§ Task brief:
Each line from the one that has "I need the box that holds the person" through the end of the entries below must be written out exactly; leave out all other lines.

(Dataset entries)
☆ ☆ ☆

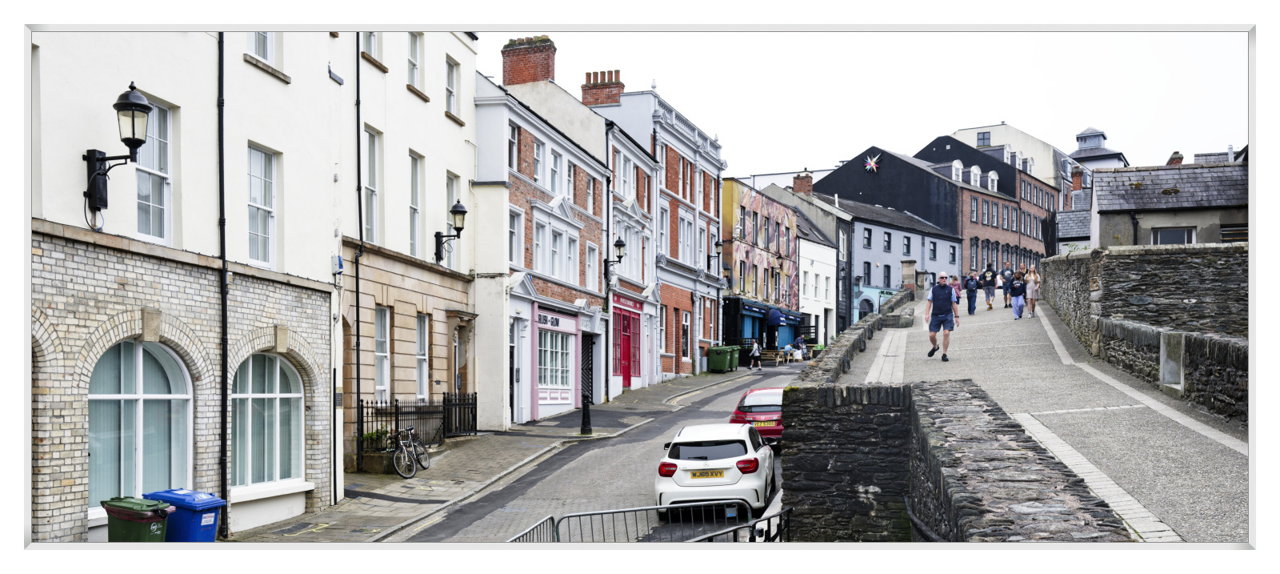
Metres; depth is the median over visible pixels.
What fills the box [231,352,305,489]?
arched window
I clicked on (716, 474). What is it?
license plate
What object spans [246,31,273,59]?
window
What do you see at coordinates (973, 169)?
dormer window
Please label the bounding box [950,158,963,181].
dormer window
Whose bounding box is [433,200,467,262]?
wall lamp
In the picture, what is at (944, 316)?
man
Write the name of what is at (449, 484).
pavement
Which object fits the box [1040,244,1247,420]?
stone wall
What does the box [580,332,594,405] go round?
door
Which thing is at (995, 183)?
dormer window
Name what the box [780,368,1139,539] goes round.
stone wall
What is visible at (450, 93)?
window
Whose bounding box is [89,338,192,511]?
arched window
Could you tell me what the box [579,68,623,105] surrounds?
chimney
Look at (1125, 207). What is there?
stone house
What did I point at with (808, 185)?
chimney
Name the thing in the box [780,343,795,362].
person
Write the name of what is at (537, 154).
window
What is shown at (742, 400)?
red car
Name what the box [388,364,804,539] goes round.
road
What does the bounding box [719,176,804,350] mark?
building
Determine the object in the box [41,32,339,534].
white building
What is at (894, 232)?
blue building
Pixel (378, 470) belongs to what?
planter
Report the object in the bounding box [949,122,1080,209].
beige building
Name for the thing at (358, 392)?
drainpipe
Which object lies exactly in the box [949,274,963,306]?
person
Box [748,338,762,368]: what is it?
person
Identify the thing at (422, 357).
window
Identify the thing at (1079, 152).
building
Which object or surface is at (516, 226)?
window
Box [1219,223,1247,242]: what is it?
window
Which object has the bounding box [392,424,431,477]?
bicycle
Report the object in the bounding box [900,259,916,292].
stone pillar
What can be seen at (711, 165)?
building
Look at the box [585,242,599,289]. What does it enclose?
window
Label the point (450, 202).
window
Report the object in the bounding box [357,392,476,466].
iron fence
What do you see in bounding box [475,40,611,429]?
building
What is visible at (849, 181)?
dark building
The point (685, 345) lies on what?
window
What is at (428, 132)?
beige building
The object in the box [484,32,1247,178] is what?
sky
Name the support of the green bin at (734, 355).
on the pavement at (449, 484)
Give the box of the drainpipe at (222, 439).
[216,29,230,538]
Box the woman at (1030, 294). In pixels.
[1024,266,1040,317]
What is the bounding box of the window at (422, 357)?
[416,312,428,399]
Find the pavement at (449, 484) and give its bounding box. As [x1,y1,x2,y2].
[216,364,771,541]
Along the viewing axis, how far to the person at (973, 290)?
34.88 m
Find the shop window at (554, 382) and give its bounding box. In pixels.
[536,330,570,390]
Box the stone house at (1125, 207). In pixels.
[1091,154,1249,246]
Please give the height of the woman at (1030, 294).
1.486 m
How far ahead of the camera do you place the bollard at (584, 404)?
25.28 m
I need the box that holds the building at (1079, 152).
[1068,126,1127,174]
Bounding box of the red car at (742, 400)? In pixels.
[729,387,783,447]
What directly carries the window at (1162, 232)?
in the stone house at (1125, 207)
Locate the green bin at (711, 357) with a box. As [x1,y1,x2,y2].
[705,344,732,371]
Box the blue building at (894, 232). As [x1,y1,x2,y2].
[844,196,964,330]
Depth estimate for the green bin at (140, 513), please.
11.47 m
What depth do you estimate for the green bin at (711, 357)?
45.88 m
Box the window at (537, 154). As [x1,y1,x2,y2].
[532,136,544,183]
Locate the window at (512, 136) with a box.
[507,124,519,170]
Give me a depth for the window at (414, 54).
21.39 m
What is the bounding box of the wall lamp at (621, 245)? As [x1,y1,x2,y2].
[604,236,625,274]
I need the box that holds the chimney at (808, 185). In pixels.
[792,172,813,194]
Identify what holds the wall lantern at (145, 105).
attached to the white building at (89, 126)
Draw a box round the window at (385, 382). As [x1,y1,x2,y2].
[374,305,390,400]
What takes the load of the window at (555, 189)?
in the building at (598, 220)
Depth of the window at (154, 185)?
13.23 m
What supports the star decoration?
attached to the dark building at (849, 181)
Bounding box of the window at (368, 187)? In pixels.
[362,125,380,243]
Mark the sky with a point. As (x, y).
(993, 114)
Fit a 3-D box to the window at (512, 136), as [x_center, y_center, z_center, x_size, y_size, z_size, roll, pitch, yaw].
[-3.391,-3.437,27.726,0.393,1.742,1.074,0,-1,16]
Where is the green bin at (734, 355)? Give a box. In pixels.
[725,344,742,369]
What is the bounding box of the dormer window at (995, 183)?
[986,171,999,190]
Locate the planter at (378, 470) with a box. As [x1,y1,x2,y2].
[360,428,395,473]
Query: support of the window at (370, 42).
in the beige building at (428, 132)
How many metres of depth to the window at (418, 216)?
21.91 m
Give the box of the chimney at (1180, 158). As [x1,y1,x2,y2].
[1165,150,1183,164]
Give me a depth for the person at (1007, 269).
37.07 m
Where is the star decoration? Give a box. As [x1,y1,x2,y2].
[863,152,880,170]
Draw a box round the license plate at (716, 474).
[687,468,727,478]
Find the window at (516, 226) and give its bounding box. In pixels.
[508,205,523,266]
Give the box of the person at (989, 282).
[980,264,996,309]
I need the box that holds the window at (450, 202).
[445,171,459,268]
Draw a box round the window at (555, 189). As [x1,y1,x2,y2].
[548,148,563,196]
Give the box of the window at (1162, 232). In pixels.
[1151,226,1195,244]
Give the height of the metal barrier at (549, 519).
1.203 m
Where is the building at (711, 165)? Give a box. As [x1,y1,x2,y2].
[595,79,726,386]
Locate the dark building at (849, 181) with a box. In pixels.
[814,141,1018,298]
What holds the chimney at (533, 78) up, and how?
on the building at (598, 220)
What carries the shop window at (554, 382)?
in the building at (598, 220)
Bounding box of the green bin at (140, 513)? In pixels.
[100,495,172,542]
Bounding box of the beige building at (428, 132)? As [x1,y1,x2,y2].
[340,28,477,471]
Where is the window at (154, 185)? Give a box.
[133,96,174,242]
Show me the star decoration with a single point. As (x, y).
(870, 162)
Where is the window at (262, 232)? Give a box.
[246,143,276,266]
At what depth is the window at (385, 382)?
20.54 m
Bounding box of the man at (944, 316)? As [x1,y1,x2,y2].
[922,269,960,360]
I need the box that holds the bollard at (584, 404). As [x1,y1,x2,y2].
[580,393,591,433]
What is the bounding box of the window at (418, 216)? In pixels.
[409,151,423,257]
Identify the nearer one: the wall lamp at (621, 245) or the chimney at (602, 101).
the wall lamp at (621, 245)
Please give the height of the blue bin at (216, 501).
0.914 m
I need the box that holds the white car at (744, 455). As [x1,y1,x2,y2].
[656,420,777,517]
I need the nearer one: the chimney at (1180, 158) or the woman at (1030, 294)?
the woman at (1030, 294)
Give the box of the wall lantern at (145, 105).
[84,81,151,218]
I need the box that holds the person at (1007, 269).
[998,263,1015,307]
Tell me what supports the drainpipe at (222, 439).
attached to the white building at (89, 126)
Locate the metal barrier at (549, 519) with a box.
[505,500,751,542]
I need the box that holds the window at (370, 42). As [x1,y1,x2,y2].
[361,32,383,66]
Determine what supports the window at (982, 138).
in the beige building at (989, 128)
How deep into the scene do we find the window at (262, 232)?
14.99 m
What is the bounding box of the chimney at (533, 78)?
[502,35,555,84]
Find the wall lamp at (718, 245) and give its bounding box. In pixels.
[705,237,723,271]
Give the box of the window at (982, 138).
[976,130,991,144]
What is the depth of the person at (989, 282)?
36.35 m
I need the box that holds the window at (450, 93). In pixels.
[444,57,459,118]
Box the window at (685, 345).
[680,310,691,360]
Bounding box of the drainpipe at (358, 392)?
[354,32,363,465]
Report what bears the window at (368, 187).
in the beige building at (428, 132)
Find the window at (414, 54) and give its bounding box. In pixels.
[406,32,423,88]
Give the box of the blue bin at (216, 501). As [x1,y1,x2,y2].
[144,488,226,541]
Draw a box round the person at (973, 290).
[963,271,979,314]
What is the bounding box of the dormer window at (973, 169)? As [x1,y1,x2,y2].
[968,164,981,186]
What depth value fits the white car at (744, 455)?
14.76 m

☆ ☆ ☆

§ Reply:
I need the box that holds the person at (1007, 269).
[998,263,1015,307]
Tell me what supports the drainpipe at (222, 439).
attached to the white building at (89, 126)
Locate the metal barrier at (549, 519) with a box.
[505,500,751,542]
I need the box that holds the window at (370, 42). As [x1,y1,x2,y2].
[361,32,383,66]
Determine what supports the window at (982, 138).
in the beige building at (989, 128)
How deep into the scene do we find the window at (262, 232)?
14.99 m
What is the bounding box of the chimney at (533, 78)?
[502,35,555,84]
Find the wall lamp at (718, 245) and give its bounding box. In pixels.
[705,237,723,271]
Give the box of the window at (982, 138).
[976,130,991,144]
What is the depth of the person at (989, 282)?
36.35 m
I need the box that holds the window at (450, 93). In pixels.
[444,57,459,118]
Box the window at (685, 345).
[680,310,691,360]
Bounding box of the drainpipe at (358, 392)?
[354,32,363,465]
Report what bears the window at (368, 187).
in the beige building at (428, 132)
Find the window at (414, 54) and give its bounding box. In pixels.
[406,32,423,88]
Give the box of the blue bin at (216, 501). As [x1,y1,x2,y2].
[144,488,226,541]
Draw a box round the person at (973, 290).
[963,271,979,314]
What is the bounding box of the dormer window at (973, 169)? As [x1,y1,x2,y2].
[968,164,981,186]
What depth value fits the white car at (744, 455)?
14.76 m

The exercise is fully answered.